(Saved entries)
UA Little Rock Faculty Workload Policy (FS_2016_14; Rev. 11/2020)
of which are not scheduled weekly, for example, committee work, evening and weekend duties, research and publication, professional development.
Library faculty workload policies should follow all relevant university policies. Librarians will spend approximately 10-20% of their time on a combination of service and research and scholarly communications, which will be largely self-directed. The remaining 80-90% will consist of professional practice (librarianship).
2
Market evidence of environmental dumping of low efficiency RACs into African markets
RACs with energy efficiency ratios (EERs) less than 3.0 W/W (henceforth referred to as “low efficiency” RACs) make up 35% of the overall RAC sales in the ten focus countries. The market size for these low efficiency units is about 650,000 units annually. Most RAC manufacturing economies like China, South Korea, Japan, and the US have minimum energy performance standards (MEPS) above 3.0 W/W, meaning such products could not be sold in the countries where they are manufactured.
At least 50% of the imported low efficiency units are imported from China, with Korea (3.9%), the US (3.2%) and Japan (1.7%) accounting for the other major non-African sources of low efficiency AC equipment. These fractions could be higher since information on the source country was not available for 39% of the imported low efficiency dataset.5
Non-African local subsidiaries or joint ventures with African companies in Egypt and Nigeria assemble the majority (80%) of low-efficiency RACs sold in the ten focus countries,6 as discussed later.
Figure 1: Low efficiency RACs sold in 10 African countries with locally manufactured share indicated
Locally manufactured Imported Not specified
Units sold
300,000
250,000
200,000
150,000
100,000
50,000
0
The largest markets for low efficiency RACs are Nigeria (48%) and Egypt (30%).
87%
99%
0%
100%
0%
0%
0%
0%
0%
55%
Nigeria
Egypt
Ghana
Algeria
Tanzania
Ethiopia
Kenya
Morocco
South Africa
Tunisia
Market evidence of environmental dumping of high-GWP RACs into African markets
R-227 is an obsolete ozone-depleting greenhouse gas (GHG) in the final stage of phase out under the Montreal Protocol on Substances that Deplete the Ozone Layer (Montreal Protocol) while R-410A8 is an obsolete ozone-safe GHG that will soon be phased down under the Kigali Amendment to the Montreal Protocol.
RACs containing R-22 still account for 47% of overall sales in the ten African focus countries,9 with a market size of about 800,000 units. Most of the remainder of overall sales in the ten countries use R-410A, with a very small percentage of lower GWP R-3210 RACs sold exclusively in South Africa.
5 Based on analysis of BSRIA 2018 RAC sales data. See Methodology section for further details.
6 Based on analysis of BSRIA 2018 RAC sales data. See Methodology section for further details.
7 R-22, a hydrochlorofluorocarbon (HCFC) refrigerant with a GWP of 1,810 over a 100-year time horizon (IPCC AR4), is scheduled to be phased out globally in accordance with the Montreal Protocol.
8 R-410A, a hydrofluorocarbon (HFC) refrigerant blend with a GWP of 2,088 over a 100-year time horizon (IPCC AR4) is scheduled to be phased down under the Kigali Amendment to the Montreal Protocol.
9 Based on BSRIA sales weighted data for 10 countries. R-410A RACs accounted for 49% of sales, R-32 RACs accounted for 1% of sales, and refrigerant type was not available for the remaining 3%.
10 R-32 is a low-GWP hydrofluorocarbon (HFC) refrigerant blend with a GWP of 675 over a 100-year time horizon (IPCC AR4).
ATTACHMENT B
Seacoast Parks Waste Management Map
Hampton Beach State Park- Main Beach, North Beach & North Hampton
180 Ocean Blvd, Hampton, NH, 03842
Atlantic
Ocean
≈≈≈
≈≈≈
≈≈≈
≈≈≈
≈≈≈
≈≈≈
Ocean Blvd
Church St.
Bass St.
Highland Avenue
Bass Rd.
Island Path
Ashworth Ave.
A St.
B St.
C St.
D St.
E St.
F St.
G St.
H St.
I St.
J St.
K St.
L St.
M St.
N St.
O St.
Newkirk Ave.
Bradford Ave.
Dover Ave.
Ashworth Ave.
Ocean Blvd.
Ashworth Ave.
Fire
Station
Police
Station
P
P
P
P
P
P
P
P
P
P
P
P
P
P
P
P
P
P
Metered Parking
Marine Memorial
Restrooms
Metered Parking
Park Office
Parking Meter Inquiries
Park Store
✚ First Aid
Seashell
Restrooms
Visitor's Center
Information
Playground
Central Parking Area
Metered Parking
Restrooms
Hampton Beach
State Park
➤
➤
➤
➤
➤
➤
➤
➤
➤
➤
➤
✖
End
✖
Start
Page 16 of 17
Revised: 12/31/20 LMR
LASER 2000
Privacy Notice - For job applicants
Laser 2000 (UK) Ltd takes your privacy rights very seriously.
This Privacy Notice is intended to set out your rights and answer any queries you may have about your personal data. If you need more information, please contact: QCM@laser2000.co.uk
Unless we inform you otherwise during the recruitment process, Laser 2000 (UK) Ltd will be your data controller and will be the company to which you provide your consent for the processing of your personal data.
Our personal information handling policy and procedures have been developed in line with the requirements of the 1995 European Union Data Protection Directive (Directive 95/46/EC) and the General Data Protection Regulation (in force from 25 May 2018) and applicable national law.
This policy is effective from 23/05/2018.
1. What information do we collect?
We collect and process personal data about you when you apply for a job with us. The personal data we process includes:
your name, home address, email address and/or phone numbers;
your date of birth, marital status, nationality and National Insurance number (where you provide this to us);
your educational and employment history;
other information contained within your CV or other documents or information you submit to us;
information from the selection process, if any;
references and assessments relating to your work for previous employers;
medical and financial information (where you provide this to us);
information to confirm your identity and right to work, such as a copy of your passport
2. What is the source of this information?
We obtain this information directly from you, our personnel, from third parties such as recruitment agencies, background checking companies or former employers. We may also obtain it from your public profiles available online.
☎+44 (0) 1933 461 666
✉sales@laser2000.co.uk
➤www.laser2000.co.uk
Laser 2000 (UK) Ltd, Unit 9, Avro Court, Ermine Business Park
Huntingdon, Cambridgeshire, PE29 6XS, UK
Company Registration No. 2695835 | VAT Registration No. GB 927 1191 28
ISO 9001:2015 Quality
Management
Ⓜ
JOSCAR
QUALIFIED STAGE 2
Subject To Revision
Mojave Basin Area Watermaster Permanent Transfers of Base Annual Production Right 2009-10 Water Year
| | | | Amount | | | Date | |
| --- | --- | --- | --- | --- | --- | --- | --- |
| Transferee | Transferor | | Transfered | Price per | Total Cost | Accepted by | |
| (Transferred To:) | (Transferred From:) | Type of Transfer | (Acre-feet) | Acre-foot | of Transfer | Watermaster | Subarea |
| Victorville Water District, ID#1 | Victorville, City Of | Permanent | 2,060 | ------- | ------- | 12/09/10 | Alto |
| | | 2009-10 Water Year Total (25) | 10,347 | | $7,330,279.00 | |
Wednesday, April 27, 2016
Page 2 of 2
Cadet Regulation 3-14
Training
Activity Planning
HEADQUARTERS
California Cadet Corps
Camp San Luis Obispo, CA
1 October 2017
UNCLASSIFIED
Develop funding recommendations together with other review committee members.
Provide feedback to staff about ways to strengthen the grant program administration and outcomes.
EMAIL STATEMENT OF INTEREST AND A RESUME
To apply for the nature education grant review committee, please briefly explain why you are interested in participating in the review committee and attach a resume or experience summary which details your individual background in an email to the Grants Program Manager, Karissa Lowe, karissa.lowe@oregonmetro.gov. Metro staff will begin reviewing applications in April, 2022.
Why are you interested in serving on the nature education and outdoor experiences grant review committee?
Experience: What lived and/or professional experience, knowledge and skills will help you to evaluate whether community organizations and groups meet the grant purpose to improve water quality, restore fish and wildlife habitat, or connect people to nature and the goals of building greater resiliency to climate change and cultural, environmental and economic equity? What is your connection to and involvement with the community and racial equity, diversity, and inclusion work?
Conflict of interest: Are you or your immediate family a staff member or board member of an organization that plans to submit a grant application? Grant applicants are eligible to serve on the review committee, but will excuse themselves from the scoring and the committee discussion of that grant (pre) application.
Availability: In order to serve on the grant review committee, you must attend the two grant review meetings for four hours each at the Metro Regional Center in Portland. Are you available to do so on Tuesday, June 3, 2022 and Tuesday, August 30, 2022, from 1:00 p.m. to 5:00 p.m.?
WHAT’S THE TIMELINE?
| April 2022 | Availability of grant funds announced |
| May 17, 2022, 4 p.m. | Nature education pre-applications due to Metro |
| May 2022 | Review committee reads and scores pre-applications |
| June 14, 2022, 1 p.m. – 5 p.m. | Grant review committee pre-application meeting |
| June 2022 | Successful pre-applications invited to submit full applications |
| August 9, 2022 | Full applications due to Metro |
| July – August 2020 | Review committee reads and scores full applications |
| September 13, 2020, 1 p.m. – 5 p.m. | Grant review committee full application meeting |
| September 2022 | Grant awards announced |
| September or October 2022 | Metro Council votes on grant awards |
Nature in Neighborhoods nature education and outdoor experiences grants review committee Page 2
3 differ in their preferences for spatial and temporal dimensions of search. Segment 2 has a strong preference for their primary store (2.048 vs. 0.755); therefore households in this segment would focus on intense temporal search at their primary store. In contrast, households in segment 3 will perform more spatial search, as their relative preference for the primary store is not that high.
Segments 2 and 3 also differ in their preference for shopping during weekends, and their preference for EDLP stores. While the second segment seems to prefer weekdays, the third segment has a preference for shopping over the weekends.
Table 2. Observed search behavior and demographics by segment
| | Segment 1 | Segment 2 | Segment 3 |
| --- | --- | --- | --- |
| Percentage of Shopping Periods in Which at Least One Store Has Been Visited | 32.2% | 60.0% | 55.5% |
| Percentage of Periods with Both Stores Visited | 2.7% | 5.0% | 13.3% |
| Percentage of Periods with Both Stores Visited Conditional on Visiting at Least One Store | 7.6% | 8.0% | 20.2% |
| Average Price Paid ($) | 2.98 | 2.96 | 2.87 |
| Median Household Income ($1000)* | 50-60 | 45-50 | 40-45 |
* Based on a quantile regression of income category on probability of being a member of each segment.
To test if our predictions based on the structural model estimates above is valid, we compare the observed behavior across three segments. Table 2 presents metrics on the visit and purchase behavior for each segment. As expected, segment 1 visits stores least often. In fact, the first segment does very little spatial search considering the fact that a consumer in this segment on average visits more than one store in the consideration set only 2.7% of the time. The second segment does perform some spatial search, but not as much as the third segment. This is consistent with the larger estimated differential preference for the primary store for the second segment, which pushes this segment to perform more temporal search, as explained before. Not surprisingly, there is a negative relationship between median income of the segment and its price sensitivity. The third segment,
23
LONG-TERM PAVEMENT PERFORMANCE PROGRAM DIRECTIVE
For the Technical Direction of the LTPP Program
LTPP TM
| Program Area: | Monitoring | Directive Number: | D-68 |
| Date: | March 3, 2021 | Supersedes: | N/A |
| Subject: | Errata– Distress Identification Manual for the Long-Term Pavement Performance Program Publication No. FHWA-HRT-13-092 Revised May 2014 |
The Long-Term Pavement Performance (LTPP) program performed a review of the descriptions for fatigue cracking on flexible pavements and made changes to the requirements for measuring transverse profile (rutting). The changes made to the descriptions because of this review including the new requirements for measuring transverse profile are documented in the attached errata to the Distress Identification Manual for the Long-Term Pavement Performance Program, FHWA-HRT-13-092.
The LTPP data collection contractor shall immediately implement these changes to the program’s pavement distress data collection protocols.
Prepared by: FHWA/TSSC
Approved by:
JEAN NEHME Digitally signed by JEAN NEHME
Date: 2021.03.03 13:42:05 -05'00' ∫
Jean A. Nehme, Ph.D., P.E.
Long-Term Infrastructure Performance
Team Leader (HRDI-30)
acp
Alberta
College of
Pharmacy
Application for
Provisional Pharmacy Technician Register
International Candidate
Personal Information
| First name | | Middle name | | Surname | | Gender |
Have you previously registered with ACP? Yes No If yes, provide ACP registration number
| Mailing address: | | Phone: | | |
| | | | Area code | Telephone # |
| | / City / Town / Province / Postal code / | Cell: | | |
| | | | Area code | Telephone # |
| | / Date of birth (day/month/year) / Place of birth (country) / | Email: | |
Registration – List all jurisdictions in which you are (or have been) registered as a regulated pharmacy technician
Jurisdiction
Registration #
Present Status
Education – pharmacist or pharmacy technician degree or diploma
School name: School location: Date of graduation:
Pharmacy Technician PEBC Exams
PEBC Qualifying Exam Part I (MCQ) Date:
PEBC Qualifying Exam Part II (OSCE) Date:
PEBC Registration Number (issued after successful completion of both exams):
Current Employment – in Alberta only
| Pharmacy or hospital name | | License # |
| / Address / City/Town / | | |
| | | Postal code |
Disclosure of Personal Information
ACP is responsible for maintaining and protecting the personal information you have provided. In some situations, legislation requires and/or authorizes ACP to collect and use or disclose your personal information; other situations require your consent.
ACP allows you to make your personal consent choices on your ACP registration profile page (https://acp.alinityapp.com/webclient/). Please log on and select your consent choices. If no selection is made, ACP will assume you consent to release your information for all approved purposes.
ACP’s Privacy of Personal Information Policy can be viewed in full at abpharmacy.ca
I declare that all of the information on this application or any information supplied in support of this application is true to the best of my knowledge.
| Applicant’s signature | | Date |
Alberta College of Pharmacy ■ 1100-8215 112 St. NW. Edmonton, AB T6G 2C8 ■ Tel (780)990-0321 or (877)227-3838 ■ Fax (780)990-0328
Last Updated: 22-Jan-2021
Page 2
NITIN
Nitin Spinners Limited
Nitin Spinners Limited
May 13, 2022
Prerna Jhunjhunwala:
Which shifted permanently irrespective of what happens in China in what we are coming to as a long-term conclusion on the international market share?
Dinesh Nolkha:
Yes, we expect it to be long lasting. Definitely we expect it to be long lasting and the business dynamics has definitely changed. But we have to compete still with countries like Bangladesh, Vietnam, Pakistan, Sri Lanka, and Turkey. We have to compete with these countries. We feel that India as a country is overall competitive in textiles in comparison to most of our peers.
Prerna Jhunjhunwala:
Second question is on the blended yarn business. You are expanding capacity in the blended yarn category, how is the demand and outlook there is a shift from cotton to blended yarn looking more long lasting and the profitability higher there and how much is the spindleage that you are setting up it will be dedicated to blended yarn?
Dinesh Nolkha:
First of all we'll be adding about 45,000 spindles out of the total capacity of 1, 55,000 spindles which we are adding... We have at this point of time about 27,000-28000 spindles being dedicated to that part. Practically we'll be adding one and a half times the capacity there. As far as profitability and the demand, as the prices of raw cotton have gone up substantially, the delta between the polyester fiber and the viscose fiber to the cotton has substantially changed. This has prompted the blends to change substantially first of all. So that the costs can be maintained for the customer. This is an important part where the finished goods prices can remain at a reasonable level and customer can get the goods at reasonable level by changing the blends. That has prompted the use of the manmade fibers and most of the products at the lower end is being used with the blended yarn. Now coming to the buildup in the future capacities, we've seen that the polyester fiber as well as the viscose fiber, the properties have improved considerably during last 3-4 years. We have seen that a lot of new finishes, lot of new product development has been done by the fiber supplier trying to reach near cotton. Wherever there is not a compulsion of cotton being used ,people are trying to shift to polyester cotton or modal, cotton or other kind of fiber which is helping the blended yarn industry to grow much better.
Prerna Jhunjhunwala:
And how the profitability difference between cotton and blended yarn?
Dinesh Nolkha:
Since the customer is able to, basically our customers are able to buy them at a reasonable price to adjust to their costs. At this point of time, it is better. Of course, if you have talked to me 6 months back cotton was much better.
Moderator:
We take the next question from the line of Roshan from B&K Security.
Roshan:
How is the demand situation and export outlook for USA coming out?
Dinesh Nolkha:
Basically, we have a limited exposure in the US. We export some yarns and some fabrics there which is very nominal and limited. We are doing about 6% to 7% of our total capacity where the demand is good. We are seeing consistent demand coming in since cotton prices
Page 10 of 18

-- Work required --
Nothing but the lines from the first line of the data through the line with "Non-African local subsidiaries" should be returned, exactly as they appear, both ends included.

-- The answer --
UA Little Rock Faculty Workload Policy (FS_2016_14; Rev. 11/2020)
of which are not scheduled weekly, for example, committee work, evening and weekend duties, research and publication, professional development.
Library faculty workload policies should follow all relevant university policies. Librarians will spend approximately 10-20% of their time on a combination of service and research and scholarly communications, which will be largely self-directed. The remaining 80-90% will consist of professional practice (librarianship).
2
Market evidence of environmental dumping of low efficiency RACs into African markets
RACs with energy efficiency ratios (EERs) less than 3.0 W/W (henceforth referred to as “low efficiency” RACs) make up 35% of the overall RAC sales in the ten focus countries. The market size for these low efficiency units is about 650,000 units annually. Most RAC manufacturing economies like China, South Korea, Japan, and the US have minimum energy performance standards (MEPS) above 3.0 W/W, meaning such products could not be sold in the countries where they are manufactured.
At least 50% of the imported low efficiency units are imported from China, with Korea (3.9%), the US (3.2%) and Japan (1.7%) accounting for the other major non-African sources of low efficiency AC equipment. These fractions could be higher since information on the source country was not available for 39% of the imported low efficiency dataset.5
Non-African local subsidiaries or joint ventures with African companies in Egypt and Nigeria assemble the majority (80%) of low-efficiency RACs sold in the ten focus countries,6 as discussed later.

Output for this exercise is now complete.